BRIEF :: Reproduce verbatim the rows below that begin with the line containing "island: Martha's Vineyard" and end with the line containing "scientific name: Viola utahensis", including both of those lines.

::::

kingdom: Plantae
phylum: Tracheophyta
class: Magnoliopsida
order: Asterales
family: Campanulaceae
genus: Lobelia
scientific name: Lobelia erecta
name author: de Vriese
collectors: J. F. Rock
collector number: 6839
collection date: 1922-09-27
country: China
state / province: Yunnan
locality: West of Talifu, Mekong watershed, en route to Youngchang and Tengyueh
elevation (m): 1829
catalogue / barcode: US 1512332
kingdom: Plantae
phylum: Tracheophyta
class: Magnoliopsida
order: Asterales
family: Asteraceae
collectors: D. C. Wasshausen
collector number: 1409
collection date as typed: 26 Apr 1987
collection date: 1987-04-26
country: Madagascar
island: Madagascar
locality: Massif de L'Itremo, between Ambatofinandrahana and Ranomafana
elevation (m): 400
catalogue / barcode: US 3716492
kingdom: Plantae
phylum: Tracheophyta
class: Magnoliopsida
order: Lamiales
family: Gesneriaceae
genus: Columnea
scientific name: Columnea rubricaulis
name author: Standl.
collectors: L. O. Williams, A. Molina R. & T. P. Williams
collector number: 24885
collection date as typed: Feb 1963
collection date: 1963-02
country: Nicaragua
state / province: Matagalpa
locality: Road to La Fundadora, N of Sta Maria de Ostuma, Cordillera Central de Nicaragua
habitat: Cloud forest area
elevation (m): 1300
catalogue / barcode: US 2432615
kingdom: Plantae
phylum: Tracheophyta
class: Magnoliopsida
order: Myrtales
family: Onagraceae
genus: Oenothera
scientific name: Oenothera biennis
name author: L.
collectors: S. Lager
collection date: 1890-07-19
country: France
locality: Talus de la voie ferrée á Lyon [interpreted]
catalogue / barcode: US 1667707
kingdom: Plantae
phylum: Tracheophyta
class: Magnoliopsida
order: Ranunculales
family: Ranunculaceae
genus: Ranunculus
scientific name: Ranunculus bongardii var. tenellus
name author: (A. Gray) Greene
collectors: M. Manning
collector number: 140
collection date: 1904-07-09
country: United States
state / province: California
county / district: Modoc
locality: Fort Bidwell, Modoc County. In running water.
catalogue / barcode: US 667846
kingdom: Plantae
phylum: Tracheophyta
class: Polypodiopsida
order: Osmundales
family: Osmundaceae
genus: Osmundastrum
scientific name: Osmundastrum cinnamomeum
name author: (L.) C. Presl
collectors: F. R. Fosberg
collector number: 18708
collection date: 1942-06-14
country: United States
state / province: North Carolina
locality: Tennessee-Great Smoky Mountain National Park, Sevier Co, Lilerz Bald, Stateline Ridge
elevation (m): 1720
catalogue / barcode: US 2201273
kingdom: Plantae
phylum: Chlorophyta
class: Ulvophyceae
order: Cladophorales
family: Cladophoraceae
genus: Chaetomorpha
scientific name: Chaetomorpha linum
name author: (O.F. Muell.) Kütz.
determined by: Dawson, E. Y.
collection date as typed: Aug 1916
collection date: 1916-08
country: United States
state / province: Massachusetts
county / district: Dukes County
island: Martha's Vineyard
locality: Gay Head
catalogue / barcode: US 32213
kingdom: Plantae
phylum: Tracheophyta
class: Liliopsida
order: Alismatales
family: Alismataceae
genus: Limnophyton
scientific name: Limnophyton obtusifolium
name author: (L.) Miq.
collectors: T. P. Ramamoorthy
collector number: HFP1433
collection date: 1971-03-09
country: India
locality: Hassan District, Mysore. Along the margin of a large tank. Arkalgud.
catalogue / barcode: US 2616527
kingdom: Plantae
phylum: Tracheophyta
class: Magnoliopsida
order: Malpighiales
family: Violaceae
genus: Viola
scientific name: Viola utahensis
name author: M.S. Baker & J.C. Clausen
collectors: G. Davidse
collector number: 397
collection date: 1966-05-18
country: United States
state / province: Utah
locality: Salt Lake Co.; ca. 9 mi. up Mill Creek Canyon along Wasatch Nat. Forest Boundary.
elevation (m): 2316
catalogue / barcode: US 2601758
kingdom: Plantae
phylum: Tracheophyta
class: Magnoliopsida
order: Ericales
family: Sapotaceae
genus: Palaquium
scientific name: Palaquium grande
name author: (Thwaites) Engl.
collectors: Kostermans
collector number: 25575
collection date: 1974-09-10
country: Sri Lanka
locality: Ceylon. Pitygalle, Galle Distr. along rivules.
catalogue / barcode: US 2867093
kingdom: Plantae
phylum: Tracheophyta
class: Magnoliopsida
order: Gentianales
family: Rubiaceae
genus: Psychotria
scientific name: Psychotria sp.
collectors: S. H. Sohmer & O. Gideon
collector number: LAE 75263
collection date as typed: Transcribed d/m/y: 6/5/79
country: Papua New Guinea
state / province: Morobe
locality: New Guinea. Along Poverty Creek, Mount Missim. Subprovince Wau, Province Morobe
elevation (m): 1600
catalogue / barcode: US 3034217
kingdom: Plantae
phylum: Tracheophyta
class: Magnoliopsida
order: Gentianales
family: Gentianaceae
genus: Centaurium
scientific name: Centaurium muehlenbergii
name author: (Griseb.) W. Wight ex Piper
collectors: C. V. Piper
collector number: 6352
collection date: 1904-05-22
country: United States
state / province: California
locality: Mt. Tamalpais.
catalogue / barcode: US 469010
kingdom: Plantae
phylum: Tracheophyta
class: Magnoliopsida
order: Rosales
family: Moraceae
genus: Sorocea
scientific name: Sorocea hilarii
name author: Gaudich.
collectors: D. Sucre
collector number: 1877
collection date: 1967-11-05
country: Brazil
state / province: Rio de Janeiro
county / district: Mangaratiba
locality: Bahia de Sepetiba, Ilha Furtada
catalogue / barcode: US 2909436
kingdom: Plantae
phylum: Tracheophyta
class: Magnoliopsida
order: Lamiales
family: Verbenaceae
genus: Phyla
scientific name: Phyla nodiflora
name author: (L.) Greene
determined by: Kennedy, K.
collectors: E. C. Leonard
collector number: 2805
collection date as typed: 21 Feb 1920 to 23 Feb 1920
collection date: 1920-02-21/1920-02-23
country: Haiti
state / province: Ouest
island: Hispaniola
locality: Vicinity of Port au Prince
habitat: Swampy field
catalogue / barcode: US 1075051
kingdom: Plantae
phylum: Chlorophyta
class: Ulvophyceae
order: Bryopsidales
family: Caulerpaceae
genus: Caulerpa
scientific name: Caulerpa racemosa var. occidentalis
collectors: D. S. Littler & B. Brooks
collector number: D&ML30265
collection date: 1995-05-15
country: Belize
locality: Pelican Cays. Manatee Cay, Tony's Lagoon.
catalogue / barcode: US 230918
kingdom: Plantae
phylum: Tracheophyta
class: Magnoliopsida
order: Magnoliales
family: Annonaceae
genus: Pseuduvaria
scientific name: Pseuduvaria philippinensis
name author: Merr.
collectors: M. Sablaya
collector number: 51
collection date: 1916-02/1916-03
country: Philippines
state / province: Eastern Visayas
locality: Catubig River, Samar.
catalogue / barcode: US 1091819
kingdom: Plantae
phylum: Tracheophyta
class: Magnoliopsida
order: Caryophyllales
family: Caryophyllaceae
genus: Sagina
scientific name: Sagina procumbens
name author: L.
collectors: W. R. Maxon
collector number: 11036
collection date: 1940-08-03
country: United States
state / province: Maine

::::

RESULT ::
island: Martha's Vineyard
locality: Gay Head
catalogue / barcode: US 32213
kingdom: Plantae
phylum: Tracheophyta
class: Liliopsida
order: Alismatales
family: Alismataceae
genus: Limnophyton
scientific name: Limnophyton obtusifolium
name author: (L.) Miq.
collectors: T. P. Ramamoorthy
collector number: HFP1433
collection date: 1971-03-09
country: India
locality: Hassan District, Mysore. Along the margin of a large tank. Arkalgud.
catalogue / barcode: US 2616527
kingdom: Plantae
phylum: Tracheophyta
class: Magnoliopsida
order: Malpighiales
family: Violaceae
genus: Viola
scientific name: Viola utahensis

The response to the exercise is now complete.